L’enfer, j’ai bien peur qu’il ne soit ici, à Lausanne, surtout le dimanche sous une pluie glaciale qui mine mon moral autant que mes articulations. J’aurais tort néanmoins de geindre. Je dispose d’un flacon de phénobarbital – mon sirop mexicain – qui, en moins d’un quart d’heure, me soulagera définitivement du poids de l’existence. Je n’entendrai plus parler du Covid 19, ni des décapitations très en vogue chez les islamistes. De surcroît, je me débarrasserai de ce qu’il y a de plus pénible à supporter dans l’existence : soi-même.


Certes, je loge dans un palace et l’été s’est déroulé comme je l’espérais. À Pully-Plage, j’ai joué pendant des heures au tennis de table sous le soleil. Mais plus personne ne m’attendait dans ma suite 612. Alors, le soir je regardais les chaînes d’info en continu ou des matches de foot. Parfois un film – j’en retiendrai deux : « Babel » de Gonzalez Iñárritu où une jeune Japonaise à l’exquise nudité m’a sorti de mon marasme et « Les sept mercenaires » de John Sturges où j’ai retrouvé Georges Sanders.
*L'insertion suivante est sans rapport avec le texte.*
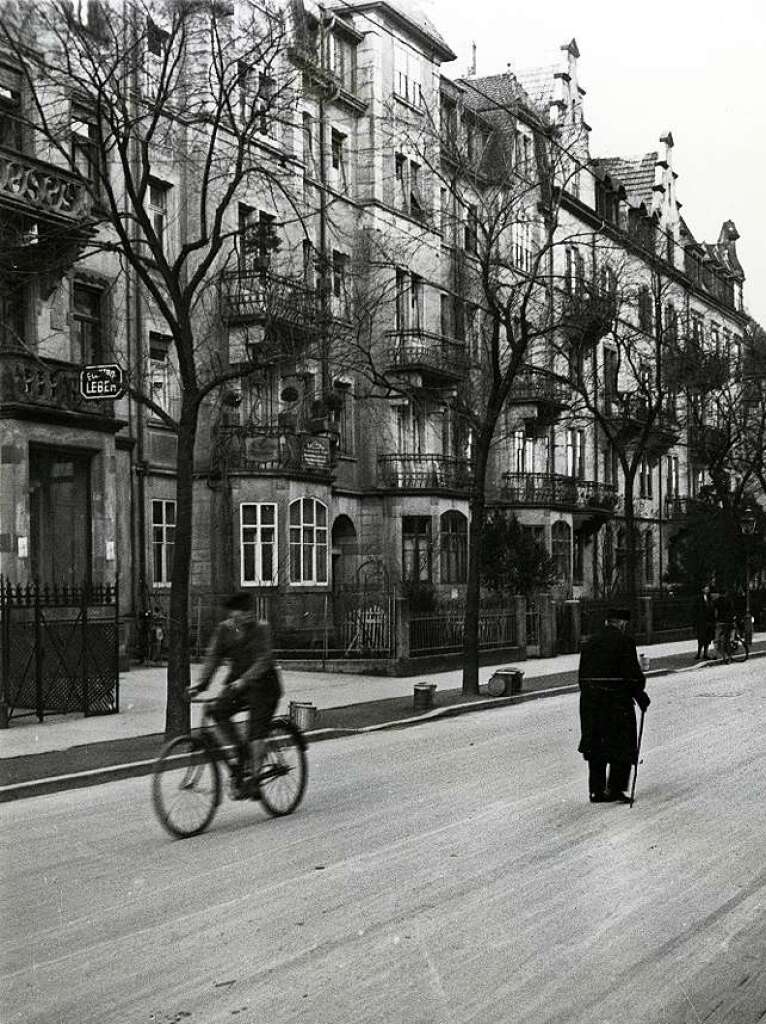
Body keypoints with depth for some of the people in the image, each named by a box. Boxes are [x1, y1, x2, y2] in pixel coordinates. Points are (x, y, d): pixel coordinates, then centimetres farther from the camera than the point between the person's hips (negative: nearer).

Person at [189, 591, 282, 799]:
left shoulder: (261, 628, -14)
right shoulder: (225, 628, 0)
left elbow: (263, 660, -23)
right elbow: (214, 656, -5)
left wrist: (244, 680, -38)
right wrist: (202, 682, -19)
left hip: (263, 683, -5)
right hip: (237, 682, 5)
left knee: (256, 730, -14)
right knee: (218, 712, -19)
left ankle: (254, 777, -9)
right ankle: (241, 750, 0)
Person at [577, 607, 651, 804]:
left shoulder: (590, 642, 11)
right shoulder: (624, 642, -8)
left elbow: (582, 675, 12)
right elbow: (633, 675, -12)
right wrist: (641, 697, 0)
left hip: (589, 700, 6)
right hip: (617, 699, -6)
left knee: (595, 746, 12)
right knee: (623, 745, 5)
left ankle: (596, 790, 14)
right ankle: (614, 788, 0)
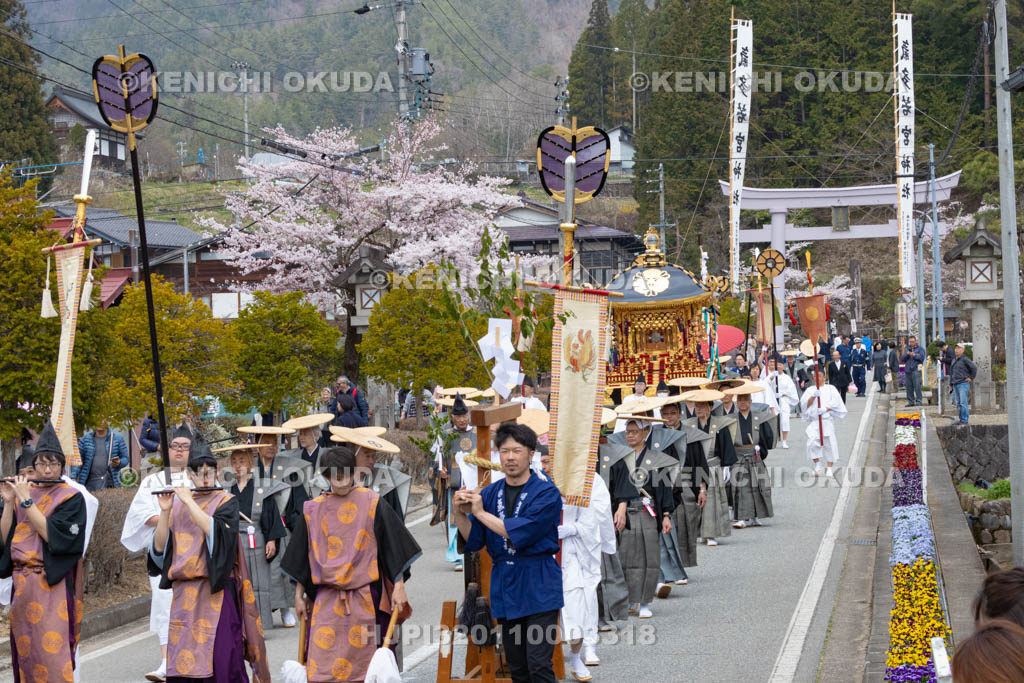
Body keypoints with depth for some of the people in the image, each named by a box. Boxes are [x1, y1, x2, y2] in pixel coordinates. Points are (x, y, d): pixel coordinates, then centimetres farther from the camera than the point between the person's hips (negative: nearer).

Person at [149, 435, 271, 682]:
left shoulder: (226, 502, 1)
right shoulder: (178, 503, 12)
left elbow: (215, 531, -19)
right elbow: (160, 546, 4)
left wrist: (190, 502, -15)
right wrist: (165, 511, -7)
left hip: (217, 591, -4)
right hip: (184, 593, 4)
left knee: (221, 657, -9)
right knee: (183, 659, 0)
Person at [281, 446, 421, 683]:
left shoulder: (371, 504, -1)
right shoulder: (313, 510, 6)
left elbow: (393, 547, -1)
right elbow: (302, 558, 14)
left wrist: (399, 587, -6)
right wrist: (299, 595, 13)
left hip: (366, 599, -2)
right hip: (326, 599, 2)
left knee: (364, 664, 0)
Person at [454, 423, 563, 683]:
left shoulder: (546, 493, -8)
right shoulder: (490, 493, 9)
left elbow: (520, 533, -19)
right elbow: (473, 541, 6)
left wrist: (480, 513, -13)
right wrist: (460, 513, -12)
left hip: (538, 587, -6)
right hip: (504, 582, 6)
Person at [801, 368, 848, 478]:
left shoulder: (831, 389, 9)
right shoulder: (810, 390, 14)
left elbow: (836, 402, -3)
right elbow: (805, 403, 2)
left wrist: (825, 409, -18)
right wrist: (813, 396, -14)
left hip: (827, 420, -1)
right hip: (813, 420, 1)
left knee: (829, 444, -3)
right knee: (812, 442, -15)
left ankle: (829, 468, 4)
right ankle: (817, 463, 6)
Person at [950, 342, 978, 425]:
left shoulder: (965, 359, -7)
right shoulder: (954, 360, 17)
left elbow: (974, 368, -10)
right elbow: (951, 372, 23)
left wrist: (971, 378, -7)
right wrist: (951, 384, 20)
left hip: (963, 384, -8)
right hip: (955, 384, 8)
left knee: (963, 402, -10)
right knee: (958, 403, 9)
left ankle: (964, 420, -9)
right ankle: (960, 419, 13)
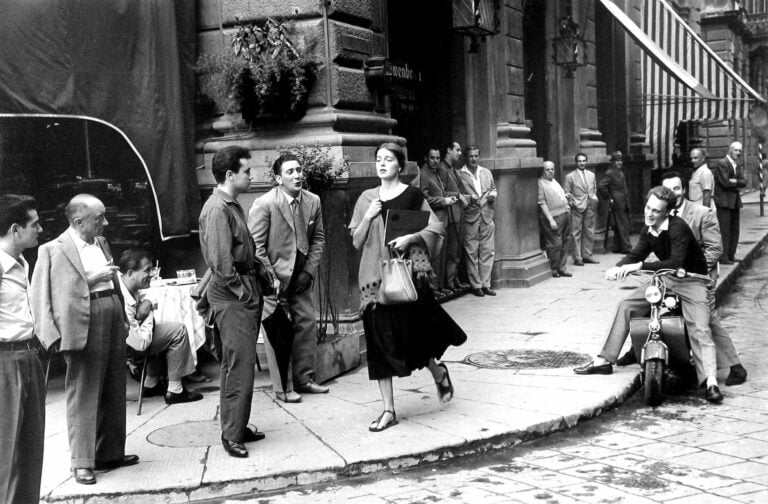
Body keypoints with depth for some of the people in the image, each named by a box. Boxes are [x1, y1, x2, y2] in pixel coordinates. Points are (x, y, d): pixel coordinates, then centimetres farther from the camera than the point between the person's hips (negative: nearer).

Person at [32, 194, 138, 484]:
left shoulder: (101, 243, 14)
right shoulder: (53, 250, -7)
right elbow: (41, 295, -11)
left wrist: (124, 319, 15)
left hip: (113, 321, 7)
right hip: (83, 327, -7)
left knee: (113, 394, 14)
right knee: (83, 395, -2)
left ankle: (110, 453, 26)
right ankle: (83, 462, 7)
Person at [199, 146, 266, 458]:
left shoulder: (232, 205, 16)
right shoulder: (217, 209, -16)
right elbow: (220, 260, -21)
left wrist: (257, 280, 12)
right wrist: (240, 290, -16)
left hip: (245, 289, 10)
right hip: (231, 293, -10)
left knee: (237, 362, 15)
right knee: (240, 363, -8)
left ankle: (237, 426, 24)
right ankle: (231, 435, -2)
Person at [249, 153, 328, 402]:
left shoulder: (313, 201, 1)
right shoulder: (264, 204, -15)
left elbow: (318, 238, 9)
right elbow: (255, 246, -13)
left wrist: (309, 271, -1)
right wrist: (271, 278, -15)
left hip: (301, 276, 6)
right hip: (274, 277, -5)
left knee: (307, 325, 8)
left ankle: (304, 379, 22)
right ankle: (282, 387, 7)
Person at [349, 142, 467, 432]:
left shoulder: (412, 195, 0)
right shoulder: (367, 199, 9)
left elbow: (436, 228, -1)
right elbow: (356, 242, 8)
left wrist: (410, 237, -15)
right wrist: (368, 217, -7)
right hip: (375, 276, 3)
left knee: (411, 333, -3)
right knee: (380, 341, 2)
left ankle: (438, 372, 31)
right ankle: (388, 410, 9)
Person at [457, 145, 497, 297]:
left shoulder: (487, 172, 13)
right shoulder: (459, 174, -3)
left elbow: (493, 189, 22)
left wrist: (492, 195, 1)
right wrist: (469, 198, -18)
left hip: (487, 216, 4)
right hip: (469, 217, -4)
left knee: (487, 252, 4)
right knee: (471, 253, 0)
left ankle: (486, 284, 11)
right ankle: (475, 285, 8)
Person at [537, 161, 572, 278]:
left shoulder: (554, 181, 19)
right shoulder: (540, 183, -8)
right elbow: (542, 203, -13)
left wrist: (567, 204, 13)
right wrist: (550, 220, -18)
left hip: (565, 215, 9)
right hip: (554, 218, -9)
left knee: (564, 243, 10)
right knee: (555, 244, -8)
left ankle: (561, 268, 18)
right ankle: (554, 270, 3)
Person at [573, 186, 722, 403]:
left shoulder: (678, 228, -24)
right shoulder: (648, 230, 0)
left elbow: (676, 262, -35)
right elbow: (636, 254, 8)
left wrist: (639, 266, -42)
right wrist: (617, 268, -13)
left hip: (692, 281, -7)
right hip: (664, 279, 7)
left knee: (700, 330, -23)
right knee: (626, 306, 0)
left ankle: (710, 383, -29)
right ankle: (604, 360, 5)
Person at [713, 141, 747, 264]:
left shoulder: (739, 165, 15)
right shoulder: (721, 164, -9)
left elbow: (744, 182, 4)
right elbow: (725, 182, -18)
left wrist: (734, 181, -13)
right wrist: (738, 182, -4)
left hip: (735, 201, 8)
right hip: (724, 201, -8)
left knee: (734, 231, 9)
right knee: (724, 231, -9)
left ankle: (731, 255, 16)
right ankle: (723, 257, -7)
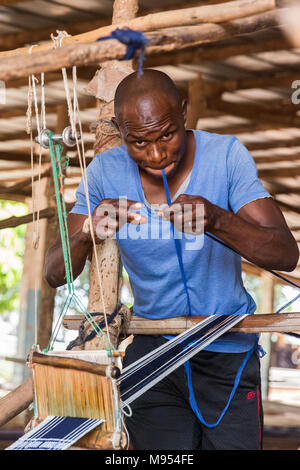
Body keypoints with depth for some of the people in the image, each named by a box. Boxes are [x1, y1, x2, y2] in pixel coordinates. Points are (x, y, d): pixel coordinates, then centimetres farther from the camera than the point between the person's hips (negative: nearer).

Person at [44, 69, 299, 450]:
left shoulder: (226, 155, -14)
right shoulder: (105, 172, -8)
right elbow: (54, 275, -9)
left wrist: (217, 220, -40)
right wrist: (87, 235, -32)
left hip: (227, 351, -1)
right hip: (150, 346, 2)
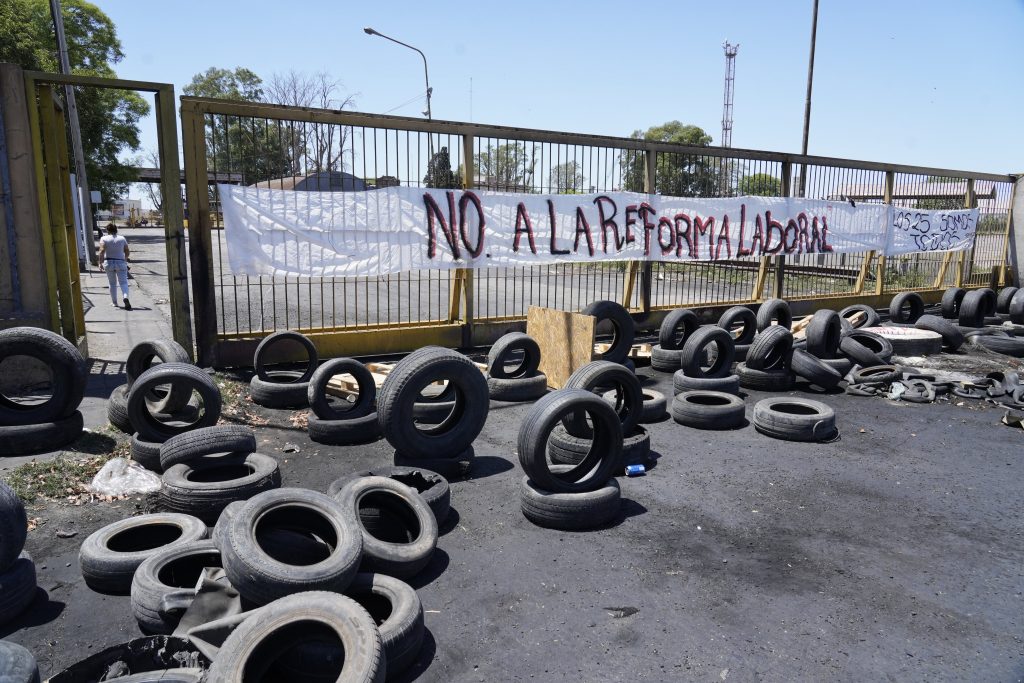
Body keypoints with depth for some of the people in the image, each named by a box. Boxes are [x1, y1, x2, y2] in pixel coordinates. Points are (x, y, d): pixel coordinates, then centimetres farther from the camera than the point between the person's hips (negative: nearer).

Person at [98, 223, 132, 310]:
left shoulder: (104, 239, -2)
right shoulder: (122, 238, 4)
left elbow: (102, 251, -14)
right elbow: (127, 251, 8)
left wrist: (100, 263, -12)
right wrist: (125, 259, 27)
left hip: (109, 263, 0)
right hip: (121, 263, 0)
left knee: (112, 284, 12)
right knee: (123, 282, -4)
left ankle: (114, 302, 19)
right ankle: (125, 297, -31)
J’ai bien acheté un livre : « Interventions 4 » de Michel Houellebecq, mais je l’ai vite abandonné pour me repaître des confidences impromptues de personnages tout droit sortis de ses romans dans l’émission de Simon Monceau : « Ça va se savoir ».
J’ai également reçu et feuilleté : « La Vienne d’Hitler » de Brigitte Hamman. Pour d’obscures raisons quand la dépression guette, on en revient toujours à l’oncle Adolf qui ,avant Lacan ,avait compris que plus vous serez ignoble, mieux ça ira. Il m’est même arrivé d’aller à la pêche sur les réseaux prétendument sociaux : c’est dire ma déchéance. Je n’ai pris dans mes filets que des petits poissons. À mon réveil, de plus en plus tardif, je remarquais sur mon IPhone qu’une dizaine de filles me souhaitaient une belle journée. Poli, je leur envoyais des coeurs, parfois des images salaces. Certaines prenaient plaisir à se masturber, bien que je n’aie jamais dissimulé ni mon âge, ni mon délabrement physique et psychique. Mais rien ne les dissuadait. Ainsi va la sexualité au temps du Covid. Ce n’est pas encore l’enfer, juste mes derniers pas avant le Paradis.

3 réflexions sur “DERNIERS PAS AVANT LE PARADIS

  1. Plutôt qu’un flacon, il serait préférable d’opter pour un sachet à diluer qui assure une plus longue conservation, on ne sait jamais. De plus ça prend moins de place sur les étagères, quoique dans la 212 le problème ne se pose pas. Dans les deux cas s’agissant de sirop, on guérit de sa toux malgré les effets secondaires mortels.